目的 本研究旨在评估高 b 值计算扩散加权成像(cDWI)是否能提高克罗恩病(CD)患者肠道炎症的检出和鉴别能力。
方法 回顾性分析了 54 例连续接受磁共振肠造影(MRE)和结肠镜(ICS)或气囊辅助肠内检查(BAE)的 CD 患者;使用 b 值为 0 和 800 s/mm 的 DWI 生成 b 值为 1500 s/mm 的 cDWI(cDWI1500)。共评估了 366 个肠段。在 DWI 上对肠腔的信号强度(SI)进行目测评估。测量 aDWI800 和 cDWI1500 图像上肠壁与髂腰肌的 SI 比值和表观扩散系数(ADC)值;使用 aDWI800 平扫 MRE、cDWI1500 平扫 MRE 和无 DWI 的对比增强(CE)MRE 上的 5 分类 Likert 量表对病变检出进行目测评估。计算受试者工作特征曲线(ROC)下面积(AUC)以比较定量和定性评估。

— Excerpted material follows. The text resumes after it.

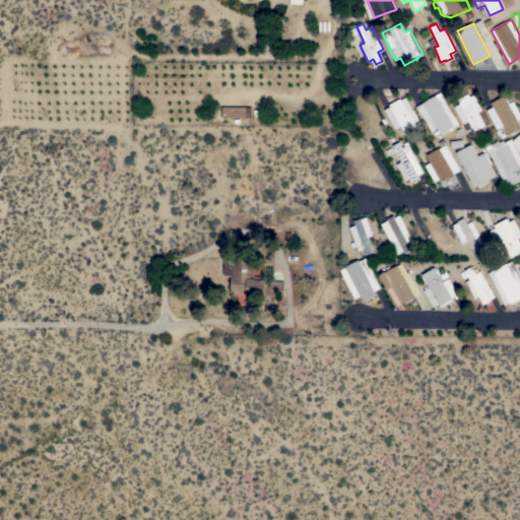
[(440,91),(458,123),(452,127),(452,128),(448,131),(448,129),(440,134),(440,133),(435,135),(433,132),(438,129),(437,128),(431,131),(415,107),(440,91)]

结果 在 aDWI800 上,351 个肠段中有 157 个(44.7%)和 345 个(98.3%)的腔内液体 SI 表现为与背景 SI 相当或低于背景 SI;cDWI1500 图像上 SI 比值的 AUC 为 82.0%(95%置信区间:76.6-87.3%),大于 aDWI800 的 75.2%(68.2-82.3%;p<0.001),与 ADC 值接近(81.5%[76.3-86.7%];p=0.76)。CE-MRE 图像的 AUC 最大,其次是 cDWI1500 平扫 MRE,然后是 aDWI800 平扫 MRE。
结论 cDWI1500 可抑制腔内液体 SI,增强重度和非重度炎症之间的对比度,有助于 CD 的评估。